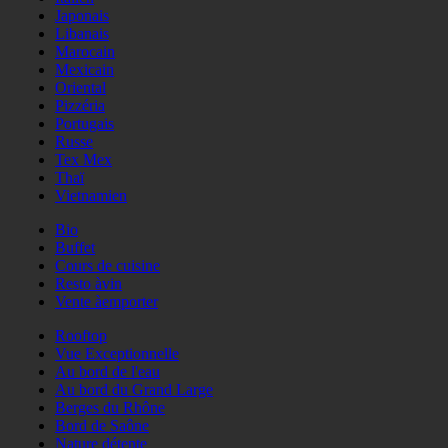
Japonais
Libanais
Marocain
Mexicain
Oriental
Pizzéria
Portugais
Russe
Tex Mex
Thaï
Vietnamien
Bio
Buffet
Cours de cuisine
Resto àvin
Vente àemporter
Rooftop
Vue Exceptionnelle
Au bord de l'eau
Au bord du Grand Large
Berges du Rhône
Bord de Saône
Nature détente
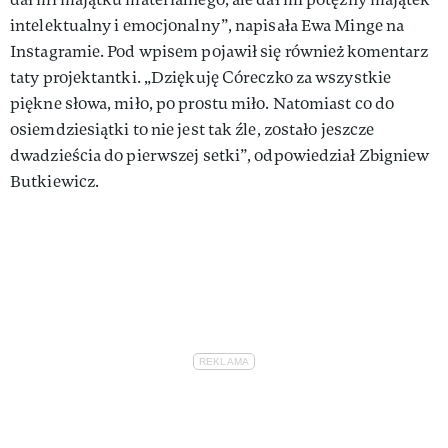
intelektualny i emocjonalny”, napisała Ewa Minge na
Instagramie. Pod wpisem pojawił się również komentarz
taty projektantki. „Dziękuję Córeczko za wszystkie
piękne słowa, miło, po prostu miło. Natomiast co do
osiemdziesiątki to nie jest tak źle, zostało jeszcze
dwadzieścia do pierwszej setki”, odpowiedział Zbigniew
Butkiewicz.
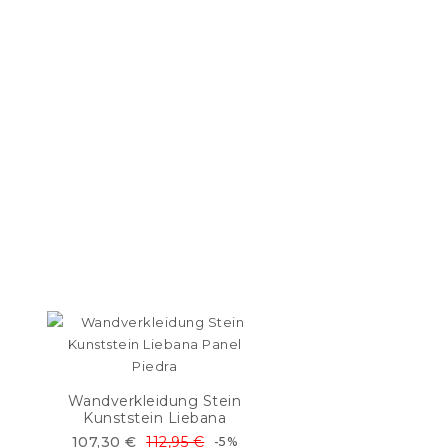
Wandverkleidung Stein
Kunststein Liebana
107,30 €
112,95 €
-5%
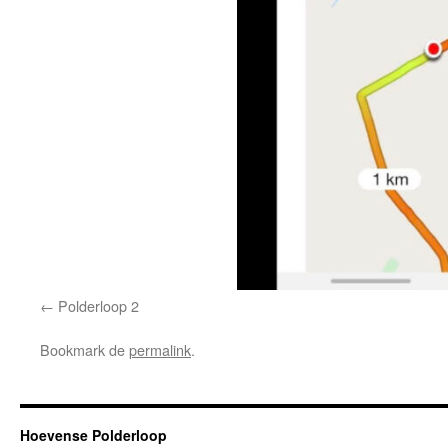
Polderloop 2
Bookmark de
permalink
.
Hoevense Polderloop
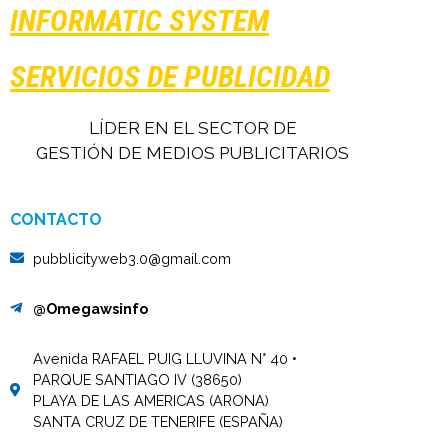
INFORMATIC SYSTEM
SERVICIOS DE PUBLICIDAD
LÍDER EN EL SECTOR DE
GESTIÓN DE MEDIOS PUBLICITARIOS
CONTACTO
pubblicityweb3.0@gmail.com
@Omegawsinfo
Avenida RAFAEL PUIG LLUVINA N° 40 •
PARQUE SANTIAGO IV (38650)
PLAYA DE LAS AMERICAS (ARONA)
SANTA CRUZ DE TENERIFE (ESPAÑA)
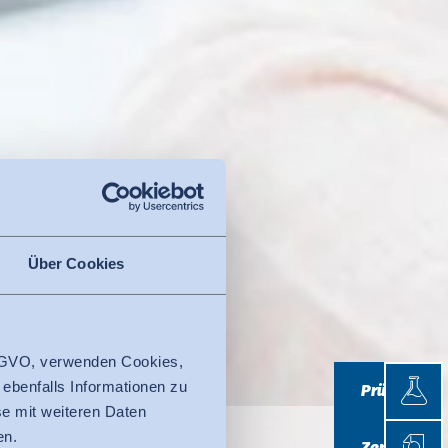
Über Cookies
 DSGVO, verwenden Cookies,
Prüfen
 ebenfalls Informationen zu
Prüfen
e mit weiteren Daten
Zertifi
en.
Zertifizieren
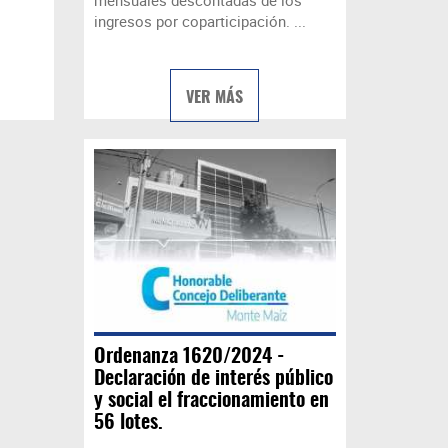
mensuales descontadas de los
ingresos por coparticipación. ...
VER MÁS
Ordenanza 1620/2024 -
Declaración de interés público
y social el fraccionamiento en
56 lotes.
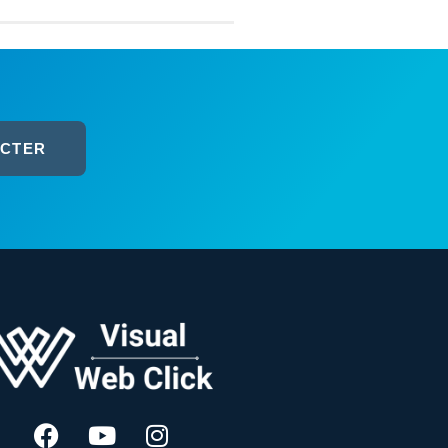
ACTER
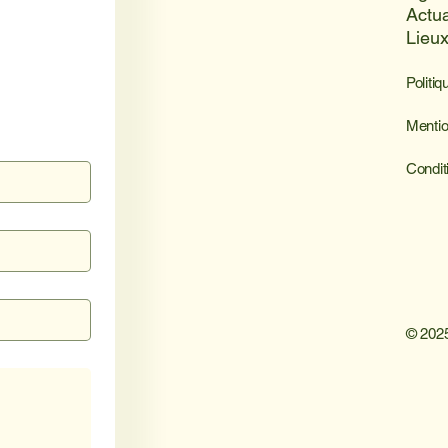
Actua
Lieu
Politiq
Mentio
Condit
© 2025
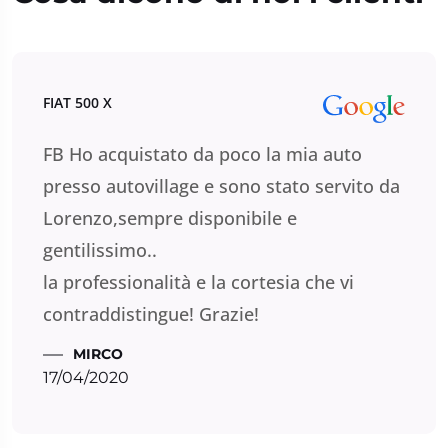
FIAT 500 X
FB Ho acquistato da poco la mia auto
presso autovillage e sono stato servito da
Lorenzo,sempre disponibile e
gentilissimo..
la professionalità e la cortesia che vi
contraddistingue! Grazie!
MIRCO
17/04/2020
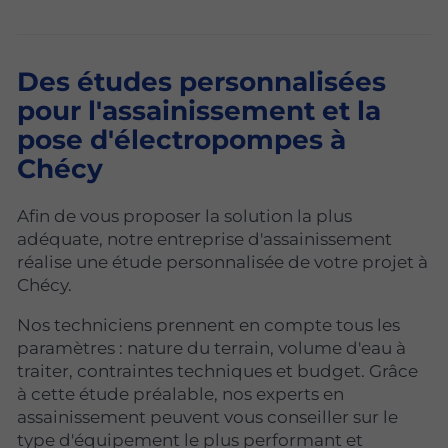
Des études personnalisées
pour l'assainissement et la
pose d'électropompes à
Chécy
Afin de vous proposer la solution la plus
adéquate, notre entreprise d'assainissement
réalise une étude personnalisée de votre projet à
Chécy.
Nos techniciens prennent en compte tous les
paramètres : nature du terrain, volume d'eau à
traiter, contraintes techniques et budget. Grâce
à cette étude préalable, nos experts en
assainissement peuvent vous conseiller sur le
type d'équipement le plus performant et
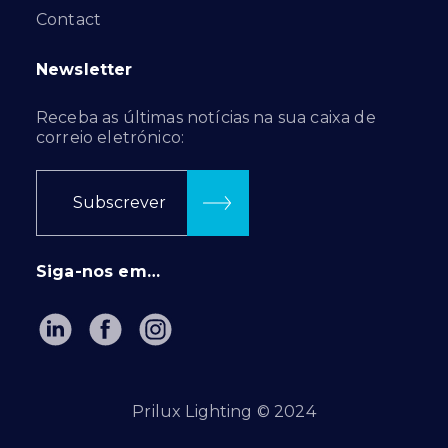
Contact
Newsletter
Receba as últimas notícias na sua caixa de
correio eletrónico:
Subscrever
Siga-nos em…
Prilux Lighting © 2024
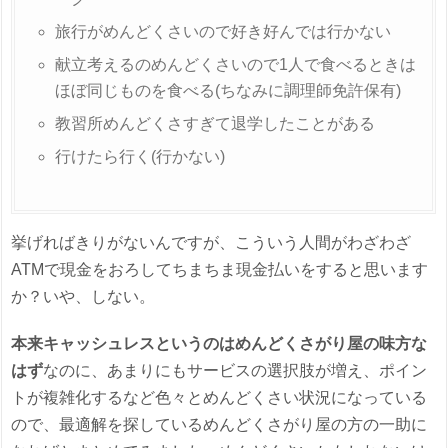
旅行がめんどくさいので好き好んでは行かない
献立考えるのめんどくさいので1人で食べるときは
ほぼ同じものを食べる(ちなみに調理師免許保有)
教習所めんどくさすぎて退学したことがある
行けたら行く(行かない)
挙げればきりがないんですが、こういう人間がわざわざ
ATMで現金をおろしてちまちま現金払いをすると思います
か？いや、しない。
本来キャッシュレスというのはめんどくさがり屋の味方な
はず
なのに、あまりにもサービスの選択肢が増え、ポイン
トが複雑化するなど色々とめんどくさい状況になっている
ので、最適解を探しているめんどくさがり屋の方の一助に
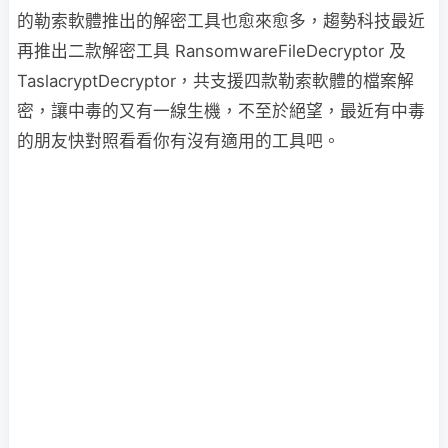
的勒索軟體推出的解密工具也愈來愈多，趨勢科技最近
再推出二款解密工具 RansomwareFileDecryptor 及
TaslacryptDecryptor，共支援四款勒索軟體的檔案解
密，讓中毒的又有一線生機，不至於絕望，最近有中毒
的朋友快對照看看你有沒有適用的工具吧。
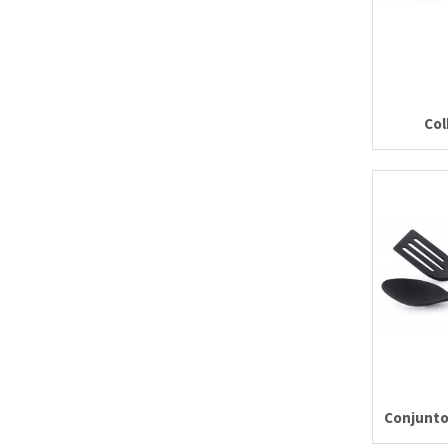
Col
Conjunto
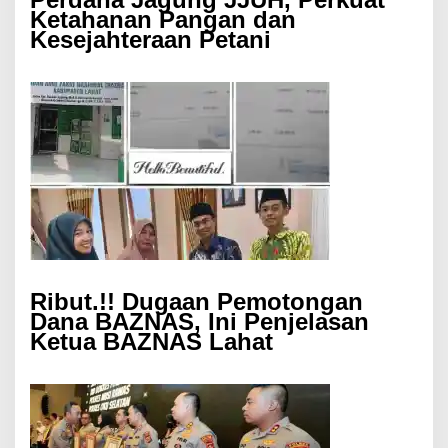
Ketahanan Pangan dan
Kesejahteraan Petani
Ribut.!! Dugaan Pemotongan
Dana BAZNAS, Ini Penjelasan
Ketua BAZNAS Lahat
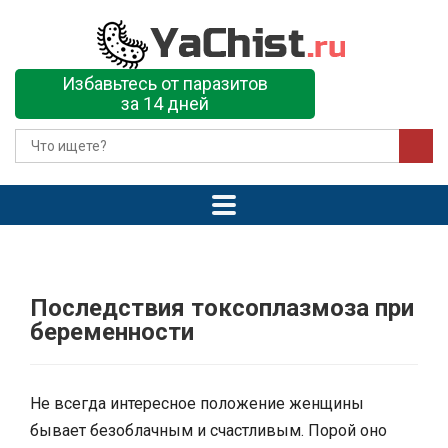
Избавьтесь от паразитов
за 14 дней
Последствия токсоплазмоза при
беременности
Не всегда интересное положение женщины
бывает безоблачным и счастливым. Порой оно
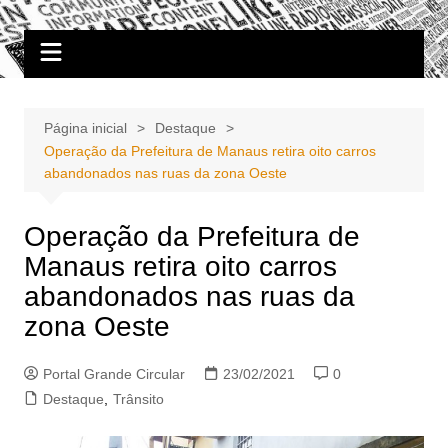
Ir
Portal Grande Circular
A zona Leste se encontra aqui!
para
o
conteúdo
Página inicial
Destaque
Operação da Prefeitura de Manaus retira oito carros
abandonados nas ruas da zona Oeste
Operação da Prefeitura de
Manaus retira oito carros
abandonados nas ruas da
zona Oeste
Portal Grande Circular
23/02/2021
0
Destaque
,
Trânsito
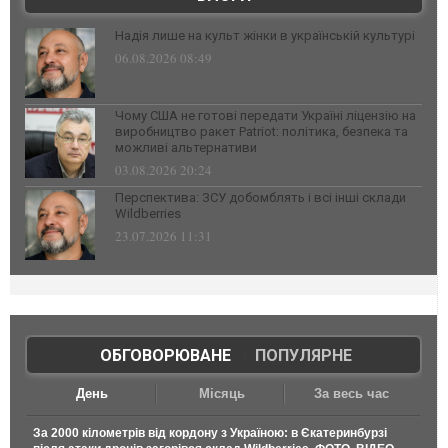
Надія лише на культ жінки в українській культурі
06.08.2026 08:49
Чому США не готові передати Україні ліцензію на
виробництво ракет Patriot: політика, безпека та
можливі альтернативи
03.08.2026 20:24
Перспектива: ЗСУ добомблять і всі інші склади
Wildberries
23.07.2026 11:31
ОБГОВОРЮВАНЕ
|
ПОПУЛЯРНЕ
День
Місяць
За весь час
За 2000 кілометрів від кордону з Україною: в Єкатеринбурзі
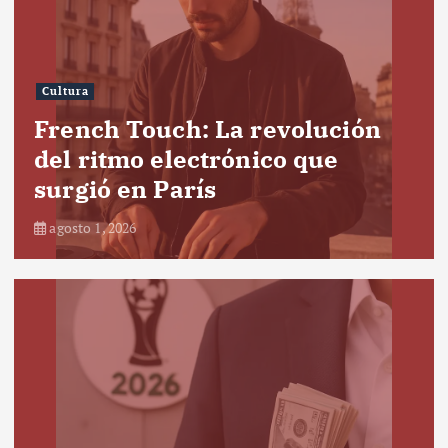
Cultura
French Touch: La revolución
del ritmo electrónico que
surgió en París
agosto 1, 2026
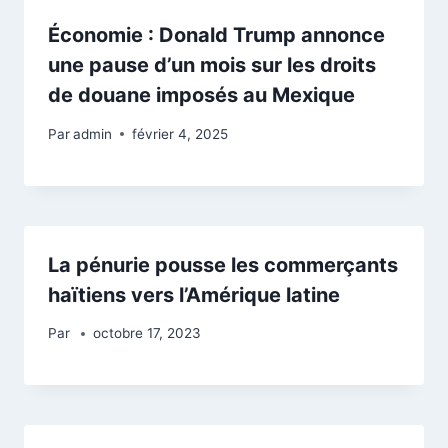
Économie : Donald Trump annonce
une pause d’un mois sur les droits
de douane imposés au Mexique
Par
admin
février 4, 2025
La pénurie pousse les commerçants
haïtiens vers l’Amérique latine
Par
octobre 17, 2023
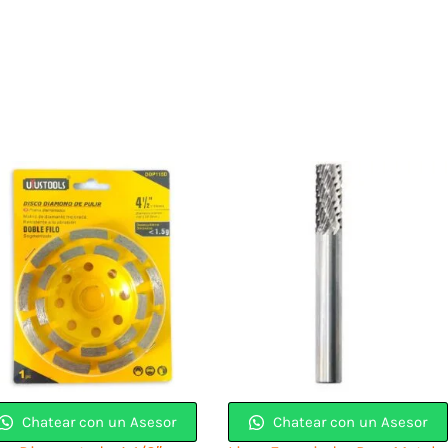
Chatear con un Asesor
Chatear con un Asesor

- REQUEST: Rewrite the data from the line containing "Избавьтесь от паразитов" through the end of the data, putting "Portal Zona Leste" in place of "Portal Grande Circular" and changing nothing else. Leave the pictures out of your answer.

- REPLY:
Избавьтесь от паразитов
за 14 дней
Последствия токсоплазмоза при
беременности
Не всегда интересное положение женщины
бывает безоблачным и счастливым. Порой оно
Ir
Portal Zona Leste
A zona Leste se encontra aqui!
para
o
conteúdo
Página inicial
Destaque
Operação da Prefeitura de Manaus retira oito carros
abandonados nas ruas da zona Oeste
Operação da Prefeitura de
Manaus retira oito carros
abandonados nas ruas da
zona Oeste
Portal Zona Leste
23/02/2021
0
Destaque
,
Trânsito
Надія лише на культ жінки в українській культурі
06.08.2026 08:49
Чому США не готові передати Україні ліцензію на
виробництво ракет Patriot: політика, безпека та
можливі альтернативи
03.08.2026 20:24
Перспектива: ЗСУ добомблять і всі інші склади
Wildberries
23.07.2026 11:31
ОБГОВОРЮВАНЕ
|
ПОПУЛЯРНЕ
День
Місяць
За весь час
За 2000 кілометрів від кордону з Україною: в Єкатеринбурзі
Cultura
French Touch: La revolución
del ritmo electrónico que
surgió en París
agosto 1, 2026
Économie : Donald Trump annonce
une pause d’un mois sur les droits
de douane imposés au Mexique
Par
admin
février 4, 2025
La pénurie pousse les commerçants
haïtiens vers l’Amérique latine
Par
octobre 17, 2023
Chatear con un Asesor
Chatear con un Asesor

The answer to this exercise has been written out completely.